• TEXTE À LIRE:
Education et territoires, participation, démocratie locale, empowerment

par Anouk Flamant, docteure en sciences politiques, Observatoire PoLoc

Mon intervention aujourd’hui est particulière puisque je vais présenter principalement les travaux de Pierre Périer, professeur en sciences de l’éducation à l’Université Rennes 2 qui n’a pas pu être présent.
Je tiens à préciser d’ores et déjà que mon intervention a pour principal but de vous présenter les travaux qu’il a menés, ou plus exactement les conclusions qu’il a présentées dans une série de travaux sur les relations entre l’école et les parents. Je n’ai pas conduit moi-même ces enquêtes. Cela me permet donc de vous présenter une forme de synthèse de celles-ci. En revanche, sur les présentations d’expériences et de terrain, mes connaissances sont parcellaires. Ceci étant, dans la salle, vous êtes nombreuses et nombreux à connaître ces cas pratiques. Je vous présente ces recherches aujourd’hui comme base pour une réflexion et une discussion sur cette place des parents et de l’école. Je vais m’appuyer notamment sur les enquêtes faites par Pierre Périer concernant l’école et les familles populaires (1). Il s’agit finalement de s’intéresser à la façon dont l’école peut et doit prendre contact avec les parents pour permettre de développer une relation avec eux, et plus largement avec le territoire d’inscription de l’école. L’intitulé de la table ronde suggère d’évoquer aussi la démocratie locale ou l’empowerment, terme employé pour évoquer l’ensemble des dispositifs mis en œuvre par les pouvoirs publics pour répondre à la paupérisation et à la fragmentation sociale des sociétés contemporaines depuis les années 1980.

• CONSIGNE:
Recopiez mot pour mot, dans son intégralité, le texte ci-dessus sur les relations entre l'école et les parents. Les lignes ci-après ne servent pas à l'exercice.

• DONNÉES BRUTES:

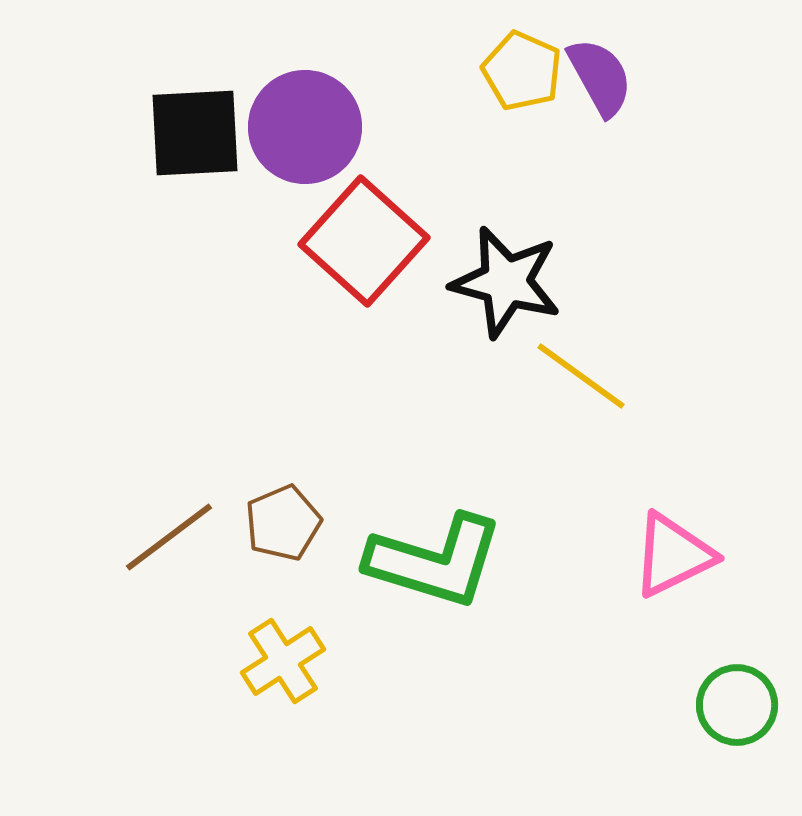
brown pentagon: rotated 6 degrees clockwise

• CORRIGÉ:
Education et territoires, participation, démocratie locale, empowerment

par Anouk Flamant, docteure en sciences politiques, Observatoire PoLoc

Mon intervention aujourd’hui est particulière puisque je vais présenter principalement les travaux de Pierre Périer, professeur en sciences de l’éducation à l’Université Rennes 2 qui n’a pas pu être présent.
Je tiens à préciser d’ores et déjà que mon intervention a pour principal but de vous présenter les travaux qu’il a menés, ou plus exactement les conclusions qu’il a présentées dans une série de travaux sur les relations entre l’école et les parents. Je n’ai pas conduit moi-même ces enquêtes. Cela me permet donc de vous présenter une forme de synthèse de celles-ci. En revanche, sur les présentations d’expériences et de terrain, mes connaissances sont parcellaires. Ceci étant, dans la salle, vous êtes nombreuses et nombreux à connaître ces cas pratiques. Je vous présente ces recherches aujourd’hui comme base pour une réflexion et une discussion sur cette place des parents et de l’école. Je vais m’appuyer notamment sur les enquêtes faites par Pierre Périer concernant l’école et les familles populaires (1). Il s’agit finalement de s’intéresser à la façon dont l’école peut et doit prendre contact avec les parents pour permettre de développer une relation avec eux, et plus largement avec le territoire d’inscription de l’école. L’intitulé de la table ronde suggère d’évoquer aussi la démocratie locale ou l’empowerment, terme employé pour évoquer l’ensemble des dispositifs mis en œuvre par les pouvoirs publics pour répondre à la paupérisation et à la fragmentation sociale des sociétés contemporaines depuis les années 1980.